FYI from BATR





4/25/2007

Russian miner eyes Azerbaijan gold assets: John Helmer for Mineweb

A tussle of superpower dimension may be looming as a major Russian mining figure, Sergei Vybornov, newly appointed chief executive of Alrosa, prepares a joint gold mining investment project with officials of the Azerbaijan Government. This follows an Azeri press report of a meeting in Baku, the Azeri capital, called by local officials with representatives of Alrosa, Russia's state owned diamond mining company which has been diversifying into gold, oil, and other minerals.

The report from Baku remains unconfirmed. It is also unclear whether Vybornov, who has publicly announced his ambition to pursue gold mining acquisitions in the Caucasus, is the initiator of a gambit into Azerbaijan; whether the Azeris are attempting to embroil Alrosa in their conflict with Armenia; or whether the Russians are applying an indirect form of pressure on the Armenians. The gold assets lie squarely in the middle of this Caucasian chalk circle.

The deposits identified in a news report from Baku are (in current Azeri spelling) Gedabek, Gosha, and Ordubad, which are located in western Azerbaijan; and Soutely, Gyzilburakh, and Vejnali, located in Nagorno-Karabakh, a territory claimed by both Armenia and Azerbaijan, and controlled for more than a decade by the Armenian army. A map, published in the annual report for 2006 of Anglo Asian Mining Plc, refers to this area as "occupied territories". And there's the double rub.
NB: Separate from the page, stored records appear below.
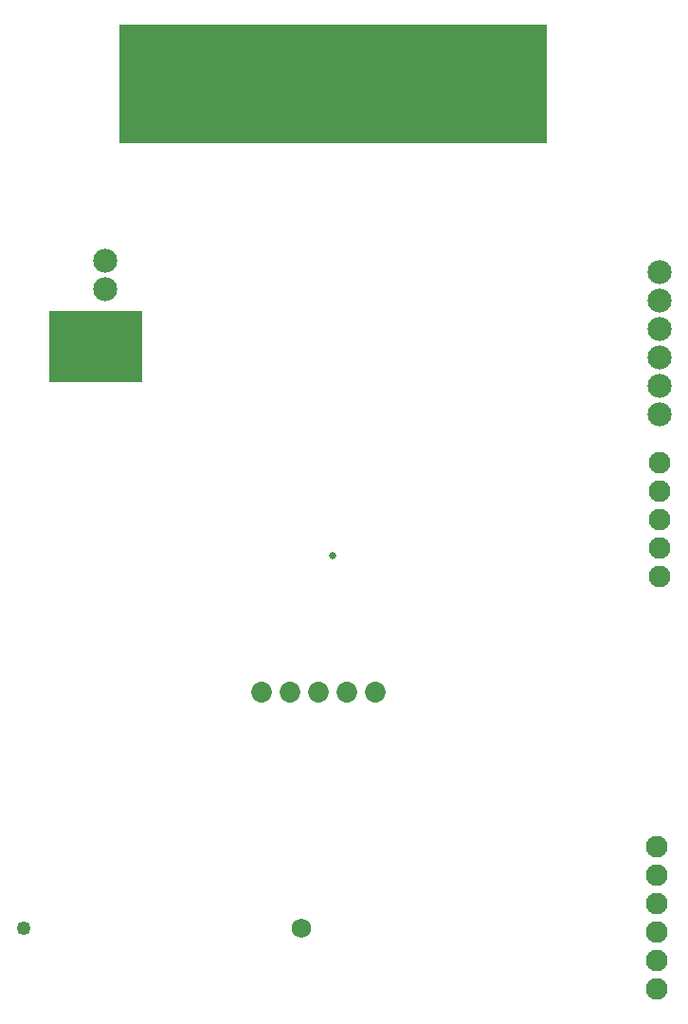
<source format=gbr>
G04 start of page 8 for group -4062 idx -4062 *
G04 Title: (unknown), soldermask *
G04 Creator: pcb v4.1.3-ge2c36c29 *
G04 CreationDate: Mon Jan  1 13:57:32 2024 UTC *
G04 For: p *
G04 Format: Gerber/RS-274X *
G04 PCB-Dimensions (mm): 152.40 127.00 *
G04 PCB-Coordinate-Origin: lower left *
%MOMM*%
%FSLAX43Y43*%
%LNBOTTOMMASK*%
%ADD63C,0.652*%
%ADD62C,1.252*%
%ADD61C,1.752*%
%ADD60C,1.852*%
%ADD59C,0.002*%
%ADD58C,2.152*%
%ADD57C,1.952*%
G54D57*X106036Y87345D03*
Y84805D03*
Y82265D03*
Y79725D03*
Y77185D03*
X105782Y53079D03*
Y50539D03*
Y47999D03*
Y45459D03*
Y42919D03*
Y40379D03*
G54D58*X106036Y104387D03*
Y101847D03*
Y99307D03*
Y96767D03*
Y94227D03*
Y91687D03*
X56492Y105424D03*
Y102884D03*
G54D59*G36*
X53802Y100560D02*Y98884D01*
X55478D01*
Y100560D01*
X53802D01*
G37*
G36*
X55802D02*Y98884D01*
X57478D01*
Y100560D01*
X55802D01*
G37*
G36*
Y98560D02*Y96884D01*
X57478D01*
Y98560D01*
X55802D01*
G37*
G36*
X53802D02*Y96884D01*
X55478D01*
Y98560D01*
X53802D01*
G37*
G36*
X55802Y96560D02*Y94884D01*
X57478D01*
Y96560D01*
X55802D01*
G37*
G36*
X53802D02*Y94884D01*
X55478D01*
Y96560D01*
X53802D01*
G37*
G36*
X57802Y100560D02*Y98884D01*
X59478D01*
Y100560D01*
X57802D01*
G37*
G36*
Y98560D02*Y96884D01*
X59478D01*
Y98560D01*
X57802D01*
G37*
G36*
Y96560D02*Y94884D01*
X59478D01*
Y96560D01*
X57802D01*
G37*
G54D60*X70441Y66838D03*
X72981D03*
G54D61*X73987Y45778D03*
G54D60*X75521Y66838D03*
X78061D03*
X80601D03*
G54D62*X49187Y45778D03*
G54D63*X76824Y79013D03*
G54D59*G36*
X51493Y100870D02*Y94574D01*
X59788D01*
Y100870D01*
X51493D01*
G37*
G36*
X78141Y126470D02*X75506D01*
Y115897D01*
X78141D01*
Y126470D01*
G37*
G36*
X80681D02*X78046D01*
Y115897D01*
X80681D01*
Y126470D01*
G37*
G36*
X83221D02*X80586D01*
Y115897D01*
X83221D01*
Y126470D01*
G37*
G36*
X85761D02*X83126D01*
Y115897D01*
X85761D01*
Y126470D01*
G37*
G36*
X88301D02*X85666D01*
Y115897D01*
X88301D01*
Y126470D01*
G37*
G36*
X90841D02*X88206D01*
Y115897D01*
X90841D01*
Y126470D01*
G37*
G36*
X93381D02*X90746D01*
Y115897D01*
X93381D01*
Y126470D01*
G37*
G36*
X95921D02*X93286D01*
Y115897D01*
X95921D01*
Y126470D01*
G37*
G36*
X67981D02*X65346D01*
Y115897D01*
X67981D01*
Y126470D01*
G37*
G36*
X70521D02*X67886D01*
Y115897D01*
X70521D01*
Y126470D01*
G37*
G36*
X60361D02*X57726D01*
Y115897D01*
X60361D01*
Y126470D01*
G37*
G36*
X62901D02*X60266D01*
Y115897D01*
X62901D01*
Y126470D01*
G37*
G36*
X65441D02*X62806D01*
Y115897D01*
X65441D01*
Y126470D01*
G37*
G36*
X73061D02*X70426D01*
Y115897D01*
X73061D01*
Y126470D01*
G37*
G36*
X75601D02*X72966D01*
Y115897D01*
X75601D01*
Y126470D01*
G37*
M02*

</source>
First of all, there is no foreseeable prospect of Azerbaijan negotiating a peaceful change of Armenian rule of Nagorno-Karabakh; and no chance whatever of a military option. Although Australian and other gold mining companies have long sought concessions for gold believed to lie in territories stretching eastward and northward from Turkey into the Caucasus, and although Soviet geologists were convinced the area holds significant gold deposits, no geologist, no outsider, is safe between the two warring armies. And that includes Russians.